Five albums from the year I left school

Merrick just tagged me with a meme thingy, which he evolved from the “an album for every year of your life” into “five albums from the year you left school”. “Not necessarily the five ‘greatest’,” he says wisely, “but five that really do it for you.” It seems clear he means those you got into at the time, released that year, not ones you got into retrospectively, or got into that year from other times. So…

Ritual de lo Habitual by Jane’s Addiction

Nothing’s Shocking is my preference when it comes to albums by this group that spent a long time as my favourite thing in music. But Ritual still stands head and shoulders for me above most rock in 1990. There’s a furious vitality on side one, a kind of near-nihilist sense of freedom and apocalyptic abandon. And that closes with the incomparable klepto-disco hit ‘Been Caught Stealing’. Side two opens with the stupendous prog-metal of ‘Three Days’, over ten minutes of incendiary awe, the last song they recorded before their first split, all in one take. The first song I heard on LSD. After I managed to get the cassette into the player, the intro’s ethereal “At this moment, you should be with us…” voices called my friends from their little worlds on the other side of the room. We looked at each other with wonder, and silently gathered, kneeling in front of the ghetto blaster. I also vividly recall reading out the lyrics to ‘Then She Did…’—a lament for the singer’s dead girlfriend and dead mother—to friends as we played music in the kitchen during an especially wonderful MDMA evening. There’s few more moving moments in modern rock.

Dead City Radio by William S. Burroughs

OK, no songs here (excepting Bill’s touching ramble through ‘Ich Bin Von Kopf Bis Fuss Auf Liebe Eingestellt’), but some excellent musical atmospherics, and great readings. ‘Where He Was Going’ is brilliantly evocative, a truly gripping little yarn of death and fate; ‘Apocalypse’ is a dominant root of my feeling for eschatology as a form of liberation.

Songs For Drella by Lou Reed & John Cale

I was just discovering the Velvets then, my first term at college. Of course. ‘Beginning To See The Light’ persuaded me that instead of using my high intelligence to excel in academia, I could use it to get by well academically, while delving deeper into extra-curricular activities. But this album, packed with wonderful songs, was right there too. ‘Small Town’ spoke to me, leaving home for college; ‘Open House’ described the beckoning potentials for freedom. But I also relished the dark, fragile atmosphere of ‘A Dream’. ‘Forever Changed’ still speaks to me in times of upheaval. A great album.

Repeater by Fugazi

Fugazi’s EPs Fugazi and Margin Walker had already shredded post-Minor Threat expectations to leave room for the full reality of Ian MacKaye’s vision of music “like the Stooges with reggae”. Add to that the political vitriol of Chomsky, the oblique lyricism of Michael Stipe, and song dynamics that make the Pixies look pancake flat and floppy. Their debut proper album is relentlessly intelligent and riotously energetic, and I find it very difficult to overrate it. They were just as stunning live, and I always remember that the pits down the front at their gigs were some of the very few where all was let loose in an atmosphere where girls weren’t generally excluded thanks to boorish masculinity.

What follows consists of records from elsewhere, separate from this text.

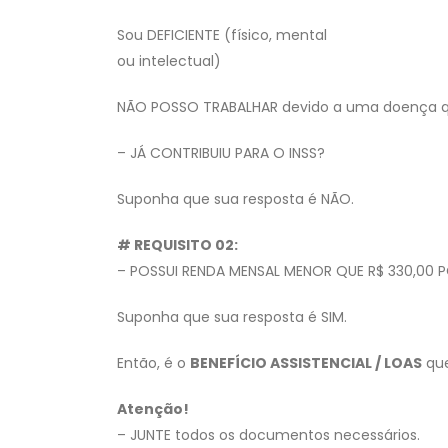
Sou DEFICIENTE (físico, mental
ou intelectual)
NÃO POSSO TRABALHAR devido a uma doença qu
– JÁ CONTRIBUIU PARA O INSS?
Suponha que sua resposta é NÃO.
# REQUISITO 02:
– POSSUI RENDA MENSAL MENOR QUE R$ 330,00 
Suponha que sua resposta é SIM.
Então, é o
BENEFÍCIO ASSISTENCIAL / LOAS
que
Atenção!
– JUNTE todos os documentos necessários.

Well I’m afraid that’s it for 1990 albums that really got me in 1990. It seems to have been a bit of a dud year, symbolized powerfully by Nirvana’s brilliant debut Bleach coming in 1989 and their storming breakthrough Nevermind coming in 1991. I’ll end with a 1990 album that I missed at the time:

Skellington by Julian Cope

I discovered Cope late, around 1995. It’s a shame I didn’t catch this playful collection of lysergic campfire poetry in time for it to soundtrack my descent into psychedelia. The opening ‘Doomed’ sets the tone, undercutting Brian Wilson confined-to-bed self-pity with lo-fi jauntiness and lyrics descending into delightful gibberish. Funny, touching, catchy and wry. I can’t think of another collection of such small ditties that can open up such spaces to get lost in.